Si demain vous inscrivez votre nom sur un tableau FIP, que vous gagnez un match, et que vous repartez avec 1 petit point FIP, vous serez officiellement plus proche du nombre de points de Juan Lebrón… que Lebrón ne l’est d’Agustín Tapia.
Oui, oui.
Écart Vous → Lebrón : 8 534 points
Écart Lebrón → Tapia : 11 665 points
Conclusion ?
Franck Binisti et Mario Cordero avec 2 points FIP sont plus proches de Juan Lebrón que Juan Lebrón ne l’est d’Agustín Tapia.
Mathématiquement, c’est imparable.
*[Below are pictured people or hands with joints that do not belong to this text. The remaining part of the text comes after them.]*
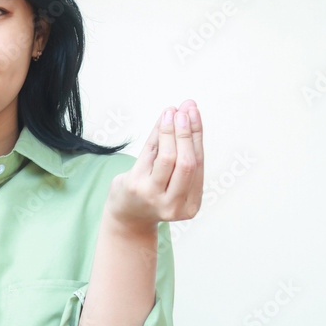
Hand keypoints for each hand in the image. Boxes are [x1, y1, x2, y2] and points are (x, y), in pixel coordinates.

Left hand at [106, 99, 203, 232]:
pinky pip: (148, 155)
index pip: (198, 165)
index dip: (197, 137)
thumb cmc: (155, 192)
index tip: (195, 113)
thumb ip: (183, 150)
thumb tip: (189, 110)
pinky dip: (156, 135)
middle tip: (185, 110)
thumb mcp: (174, 179)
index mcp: (190, 206)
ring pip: (167, 158)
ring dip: (170, 131)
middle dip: (186, 134)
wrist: (127, 216)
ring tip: (171, 111)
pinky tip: (160, 121)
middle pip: (186, 163)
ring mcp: (152, 197)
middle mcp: (173, 205)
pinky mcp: (134, 187)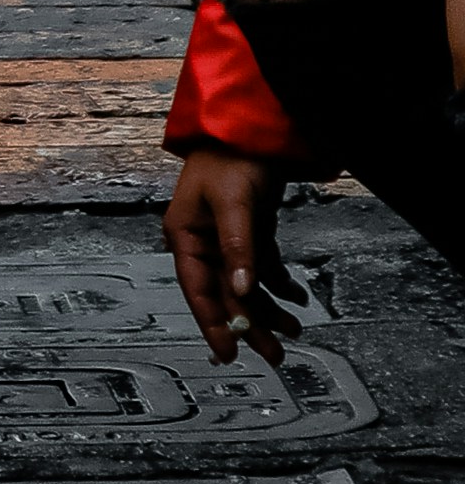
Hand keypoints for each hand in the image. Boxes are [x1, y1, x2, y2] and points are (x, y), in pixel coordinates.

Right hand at [166, 135, 295, 366]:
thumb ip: (238, 247)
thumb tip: (242, 289)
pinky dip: (280, 285)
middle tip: (274, 354)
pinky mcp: (248, 235)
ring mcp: (226, 240)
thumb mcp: (233, 203)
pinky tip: (297, 298)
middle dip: (251, 325)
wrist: (249, 130)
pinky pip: (262, 270)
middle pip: (227, 295)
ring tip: (294, 330)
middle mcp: (204, 243)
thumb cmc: (229, 159)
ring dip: (270, 308)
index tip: (229, 352)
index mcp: (186, 236)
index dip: (213, 323)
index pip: (199, 290)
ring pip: (247, 287)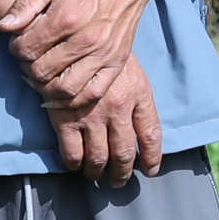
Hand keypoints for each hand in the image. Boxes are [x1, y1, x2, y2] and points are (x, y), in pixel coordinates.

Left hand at [0, 0, 189, 106]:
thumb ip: (26, 2)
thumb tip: (4, 27)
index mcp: (67, 17)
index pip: (26, 49)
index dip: (15, 48)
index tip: (19, 41)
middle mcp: (87, 39)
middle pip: (41, 71)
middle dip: (27, 66)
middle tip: (30, 56)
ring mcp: (104, 54)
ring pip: (64, 89)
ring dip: (46, 86)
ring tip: (43, 73)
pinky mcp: (117, 62)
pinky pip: (92, 94)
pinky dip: (73, 99)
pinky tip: (62, 89)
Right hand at [49, 60, 164, 185]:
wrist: (72, 39)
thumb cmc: (105, 53)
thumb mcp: (132, 71)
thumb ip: (138, 100)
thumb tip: (142, 132)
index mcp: (139, 95)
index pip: (151, 135)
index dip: (152, 158)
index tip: (151, 169)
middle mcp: (118, 109)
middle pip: (125, 154)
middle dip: (123, 173)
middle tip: (119, 180)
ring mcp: (92, 116)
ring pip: (99, 159)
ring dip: (99, 172)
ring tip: (98, 176)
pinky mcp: (66, 119)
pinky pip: (72, 154)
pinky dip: (75, 164)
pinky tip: (76, 165)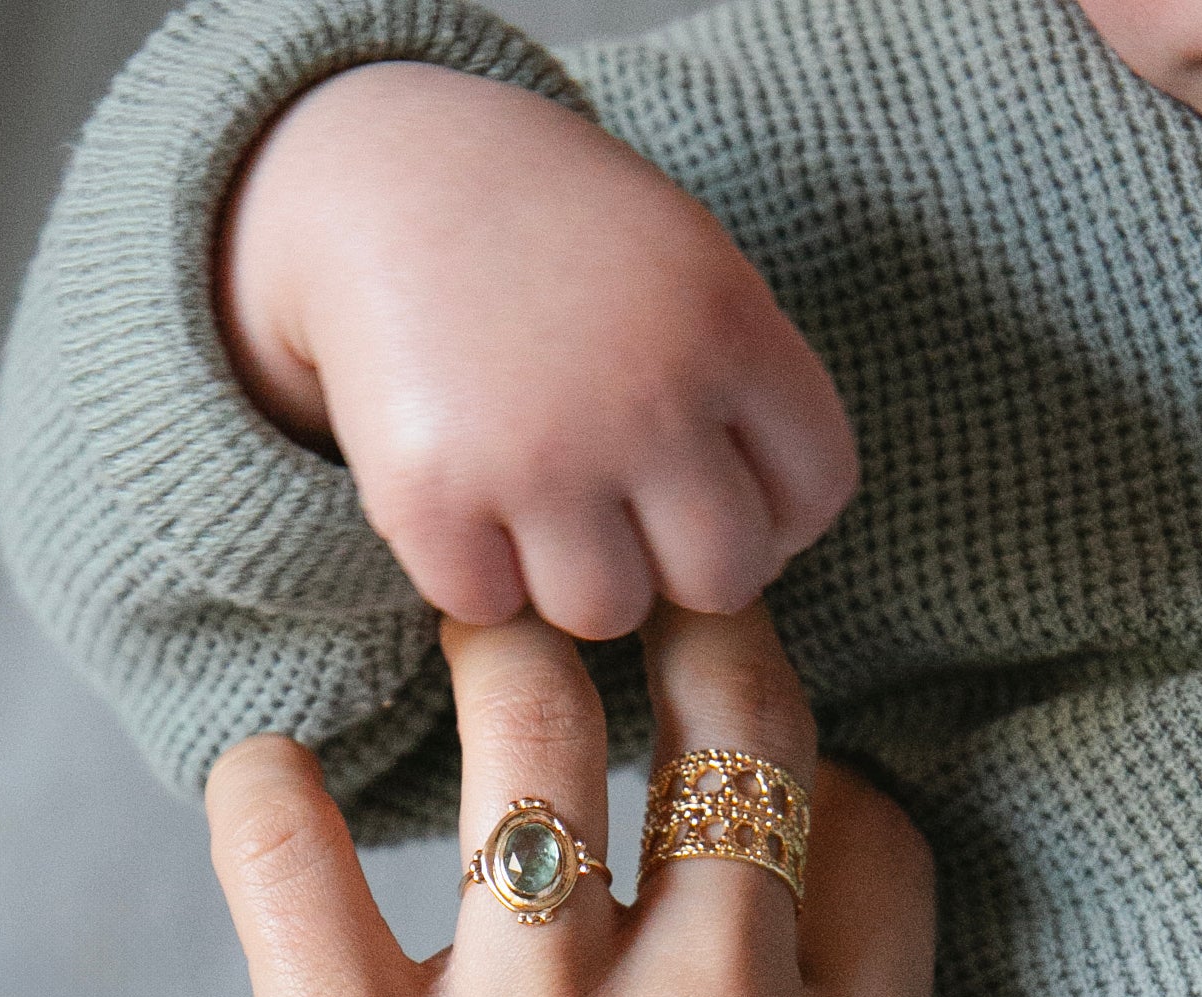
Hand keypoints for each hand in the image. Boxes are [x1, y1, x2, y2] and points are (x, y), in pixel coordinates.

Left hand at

Sportivement… c’est franchement amusant.
Derrière cette petite parenthèse humour, un fait : l’écart est énorme.
Les numéros 1 mondiaux, Agustín Tapia et Arturo Coello, cumulent 20 200 points, un matelas difficile à imaginer tant il écrase le circuit.
Ils gagnent beaucoup, très souvent, et dans les grands rendez-vous.
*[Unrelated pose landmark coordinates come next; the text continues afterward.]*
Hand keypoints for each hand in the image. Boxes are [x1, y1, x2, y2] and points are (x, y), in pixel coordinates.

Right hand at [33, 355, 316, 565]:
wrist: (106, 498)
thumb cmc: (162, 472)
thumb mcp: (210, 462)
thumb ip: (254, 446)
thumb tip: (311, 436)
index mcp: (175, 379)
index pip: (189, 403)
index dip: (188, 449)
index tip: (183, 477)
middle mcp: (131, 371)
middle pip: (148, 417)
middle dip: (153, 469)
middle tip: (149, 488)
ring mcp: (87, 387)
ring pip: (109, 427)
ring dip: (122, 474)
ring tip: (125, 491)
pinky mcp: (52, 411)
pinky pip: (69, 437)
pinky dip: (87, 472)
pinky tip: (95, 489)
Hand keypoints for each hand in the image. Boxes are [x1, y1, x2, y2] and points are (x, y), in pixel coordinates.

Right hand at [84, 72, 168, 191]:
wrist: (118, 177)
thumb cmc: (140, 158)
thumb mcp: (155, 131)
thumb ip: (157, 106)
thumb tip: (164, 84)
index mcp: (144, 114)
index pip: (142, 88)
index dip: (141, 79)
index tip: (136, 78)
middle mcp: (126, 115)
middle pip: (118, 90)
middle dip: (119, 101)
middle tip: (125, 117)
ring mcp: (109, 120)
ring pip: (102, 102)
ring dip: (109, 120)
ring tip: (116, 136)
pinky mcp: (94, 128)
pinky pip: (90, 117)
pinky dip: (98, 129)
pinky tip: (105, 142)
Et comptablement, l’écart avec les poursuivants est devenu presque… théorique.
Cette situation soulève un sujet qui commence à revenir dans le circuit :
la répartition actuelle des points ne donne-t-elle pas trop aux vainqueurs, et pas assez à ceux qui suivent ?
Certes, Tapia et Coello disposent d’un énorme matelas au classement, mais cet écart ne fait qu’illustrer leur domination : s’ils perdaient régulièrement les gros tournois, ils verraient leur total fondre très vite, preuve que ce volume de points n’existe que parce qu’ils ont été constants et dominants toute l’année.
Donc oui, vous, avec votre futur 1 point FIP, serez théoriquement plus proche de Lebrón que Lebrón ne l’est de Tapia.
Alors ne perdez pas espoir vous êtes pas très loin du top 5 mondial.